Evidence-based defect assessment and prediction for software product lines
The systematic reuse provided by software product lines provides
opportunities to achieve increased quality and reliability as a product line
matures. This has led to a widely accepted assumption that as a product line evolves, its reliability improves. However, evidence in terms of empirical investigation of the relationship among change, reuse and reliability in evolving software product lines is lacking.
To address the problem this work investigates: 1) whether reliability as measured by post-deployment failures improves as the products and components in a software product line change over time, and 2)
whether the stabilizing effect of shared artifacts enables accurate prediction of failure-prone files in the product line.

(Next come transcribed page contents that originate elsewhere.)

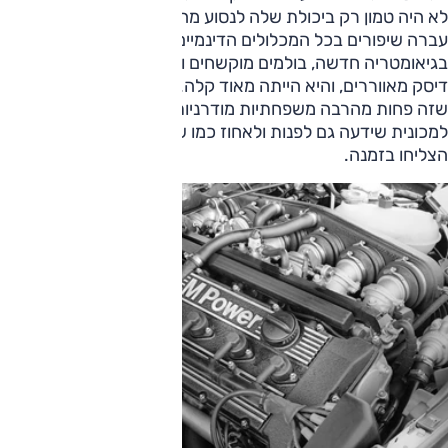
לא היה טמון רק ביכולת שלה לנסוע מהר בקו ישר. אותה M5
עברה שיפורים בכל המכלולים הדינמיים – החל בחיזוקם, מתלים
בגיאומטריה חדשה, בולמים מוקשחים ומונמכים, ארבעה בלמי
דיסק מאווררים, והיא הייתה מאוד קלה. כמה קלה? 1410 ק"ג,
שזה פחות מהרבה משפחתיות מודרניות. וכל אלה עשו אותה
למכונית שידעה גם לפנות ולאחוז כמו שמעט מאוד מכוניות
הצליחו בזמנה.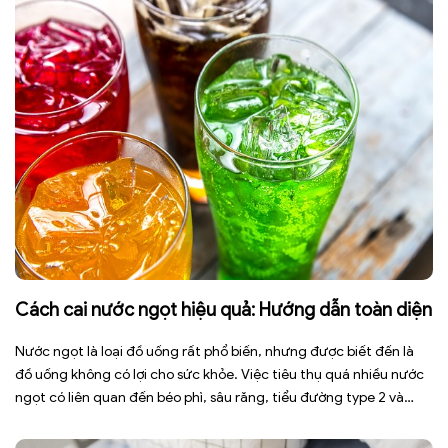
Cách cai nước ngọt hiệu quả: Hướng dẫn toàn diện
Nước ngọt là loại đồ uống rất phổ biến, nhưng được biết đến là
đồ uống không có lợi cho sức khỏe. Việc tiêu thụ quá nhiều nước
ngọt có liên quan đến béo phì, sâu răng, tiểu đường type 2 và
nhiều bệnh mạn tính khác. Tuy nhiên, việc bỏ nước ngọt không
chỉ […]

The first part of this work performs defect assessment and investigates defect trends in Eclipse, an open-source software product line. It analyzes the evolution of the product line over time in terms of the total number of defects, the percentage of severe defects and the relationship between defects and changes.
The second part of this work explores prediction of failure-prone files in the Eclipse product line to determine whether prediction improves as the
product line evolves over time. In addition, this part investigates the effect
of defect and data collection periods on the prediction performance.
The main contributions of this work include findings that the majority of files with severe defects are reused files rather than new files, but that
common components experience less change than variation components. The work also found that there is a consistent set of metrics which serve as prominent predictors across multiple products and reuse categories over time. Classification of post-release, failure-prone files using change data for the Eclipse product line gives better recall and false positive rates as compared to classification using static code metrics. The work also found that on-going change in product lines hinders the ability to predict failure-prone files, and that predicting post-release defects using pre-release change data for the Eclipse case study is difficult. For example, using more data from the past to predict future failure-prone files does not necessarily give better results than
using data only from the recent past. The empirical investigation of product line change and defect data leads to an improved understanding of the interplay among change, reuse and reliability as a product line evolves.